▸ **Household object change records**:
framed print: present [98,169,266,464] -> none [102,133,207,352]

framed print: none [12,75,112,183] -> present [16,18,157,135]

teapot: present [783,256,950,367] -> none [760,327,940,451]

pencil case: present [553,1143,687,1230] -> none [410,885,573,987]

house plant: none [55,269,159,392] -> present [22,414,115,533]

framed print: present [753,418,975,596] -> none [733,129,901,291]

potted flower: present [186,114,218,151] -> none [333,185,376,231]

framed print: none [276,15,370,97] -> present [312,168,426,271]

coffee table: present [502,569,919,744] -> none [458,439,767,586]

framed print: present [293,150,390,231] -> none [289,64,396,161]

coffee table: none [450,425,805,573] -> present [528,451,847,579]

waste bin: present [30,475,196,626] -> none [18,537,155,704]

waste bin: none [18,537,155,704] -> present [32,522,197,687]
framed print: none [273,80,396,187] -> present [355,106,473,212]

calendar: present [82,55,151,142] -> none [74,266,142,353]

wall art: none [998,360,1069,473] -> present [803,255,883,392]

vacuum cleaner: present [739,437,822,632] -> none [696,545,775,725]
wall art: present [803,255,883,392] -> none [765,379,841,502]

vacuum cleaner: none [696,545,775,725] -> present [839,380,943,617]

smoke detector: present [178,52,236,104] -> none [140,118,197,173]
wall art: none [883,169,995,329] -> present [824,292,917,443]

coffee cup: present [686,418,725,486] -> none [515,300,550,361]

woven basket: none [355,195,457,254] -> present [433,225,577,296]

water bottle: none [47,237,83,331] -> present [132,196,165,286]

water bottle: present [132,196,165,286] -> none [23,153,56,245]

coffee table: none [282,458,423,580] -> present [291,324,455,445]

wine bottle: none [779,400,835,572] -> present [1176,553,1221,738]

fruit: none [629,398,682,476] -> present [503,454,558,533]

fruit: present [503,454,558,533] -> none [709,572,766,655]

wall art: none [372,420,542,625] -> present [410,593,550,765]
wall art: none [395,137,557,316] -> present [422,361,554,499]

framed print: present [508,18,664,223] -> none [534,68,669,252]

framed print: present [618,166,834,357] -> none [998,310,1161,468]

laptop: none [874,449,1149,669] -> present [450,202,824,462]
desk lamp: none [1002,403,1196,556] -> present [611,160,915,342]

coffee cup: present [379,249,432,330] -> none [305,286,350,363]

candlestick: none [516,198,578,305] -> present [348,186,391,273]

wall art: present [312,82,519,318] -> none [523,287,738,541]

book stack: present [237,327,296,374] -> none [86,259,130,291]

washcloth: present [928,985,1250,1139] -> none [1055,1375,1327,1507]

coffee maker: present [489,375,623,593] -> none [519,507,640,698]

▸ **To do**: Looking at the records above, return exactly the lines from the line with "vacuum cleaner: none" to the line with "wall art: none [372,420,542,625]", both ends included.

▸ **Finished task**:
vacuum cleaner: none [696,545,775,725] -> present [839,380,943,617]

smoke detector: present [178,52,236,104] -> none [140,118,197,173]
wall art: none [883,169,995,329] -> present [824,292,917,443]

coffee cup: present [686,418,725,486] -> none [515,300,550,361]

woven basket: none [355,195,457,254] -> present [433,225,577,296]

water bottle: none [47,237,83,331] -> present [132,196,165,286]

water bottle: present [132,196,165,286] -> none [23,153,56,245]

coffee table: none [282,458,423,580] -> present [291,324,455,445]

wine bottle: none [779,400,835,572] -> present [1176,553,1221,738]

fruit: none [629,398,682,476] -> present [503,454,558,533]

fruit: present [503,454,558,533] -> none [709,572,766,655]

wall art: none [372,420,542,625] -> present [410,593,550,765]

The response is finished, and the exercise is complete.